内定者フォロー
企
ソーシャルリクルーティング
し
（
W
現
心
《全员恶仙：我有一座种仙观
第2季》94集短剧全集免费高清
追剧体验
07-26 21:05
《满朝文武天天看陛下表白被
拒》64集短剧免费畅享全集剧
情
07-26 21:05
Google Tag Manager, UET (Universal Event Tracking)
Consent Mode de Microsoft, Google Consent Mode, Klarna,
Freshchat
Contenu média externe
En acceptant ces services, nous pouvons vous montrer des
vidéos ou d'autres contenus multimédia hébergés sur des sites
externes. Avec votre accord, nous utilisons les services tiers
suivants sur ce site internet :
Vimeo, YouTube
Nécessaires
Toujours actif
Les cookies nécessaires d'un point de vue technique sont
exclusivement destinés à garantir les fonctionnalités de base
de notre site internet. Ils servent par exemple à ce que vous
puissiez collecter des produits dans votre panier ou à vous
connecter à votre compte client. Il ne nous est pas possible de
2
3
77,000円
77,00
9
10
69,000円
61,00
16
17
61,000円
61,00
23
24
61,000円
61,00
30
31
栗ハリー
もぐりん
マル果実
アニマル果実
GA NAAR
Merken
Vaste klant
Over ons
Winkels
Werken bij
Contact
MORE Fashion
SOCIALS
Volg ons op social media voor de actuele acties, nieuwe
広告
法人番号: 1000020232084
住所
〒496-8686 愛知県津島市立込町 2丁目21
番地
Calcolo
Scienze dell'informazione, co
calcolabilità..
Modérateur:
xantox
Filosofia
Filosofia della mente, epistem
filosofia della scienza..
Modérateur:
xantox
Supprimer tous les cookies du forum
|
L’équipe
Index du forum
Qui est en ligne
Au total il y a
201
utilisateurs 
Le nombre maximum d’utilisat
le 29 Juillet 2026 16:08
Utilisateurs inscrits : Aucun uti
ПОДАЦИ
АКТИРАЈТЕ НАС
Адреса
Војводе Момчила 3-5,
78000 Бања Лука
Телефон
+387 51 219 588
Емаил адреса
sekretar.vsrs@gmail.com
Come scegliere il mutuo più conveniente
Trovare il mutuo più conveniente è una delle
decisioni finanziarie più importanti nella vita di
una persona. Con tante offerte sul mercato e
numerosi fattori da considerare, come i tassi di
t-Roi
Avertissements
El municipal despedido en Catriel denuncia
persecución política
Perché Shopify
────────────────────
Reproduce the records from the start through the line containing "de notre site", renaming "Freshchat" to "Zendesk" and leaving everything else unchanged.

内定者フォロー
企
ソーシャルリクルーティング
し
（
W
現
心
《全员恶仙：我有一座种仙观
第2季》94集短剧全集免费高清
追剧体验
07-26 21:05
《满朝文武天天看陛下表白被
拒》64集短剧免费畅享全集剧
情
07-26 21:05
Google Tag Manager, UET (Universal Event Tracking)
Consent Mode de Microsoft, Google Consent Mode, Klarna,
Zendesk
Contenu média externe
En acceptant ces services, nous pouvons vous montrer des
vidéos ou d'autres contenus multimédia hébergés sur des sites
externes. Avec votre accord, nous utilisons les services tiers
suivants sur ce site internet :
Vimeo, YouTube
Nécessaires
Toujours actif
Les cookies nécessaires d'un point de vue technique sont
exclusivement destinés à garantir les fonctionnalités de base
de notre site internet. Ils servent par exemple à ce que vous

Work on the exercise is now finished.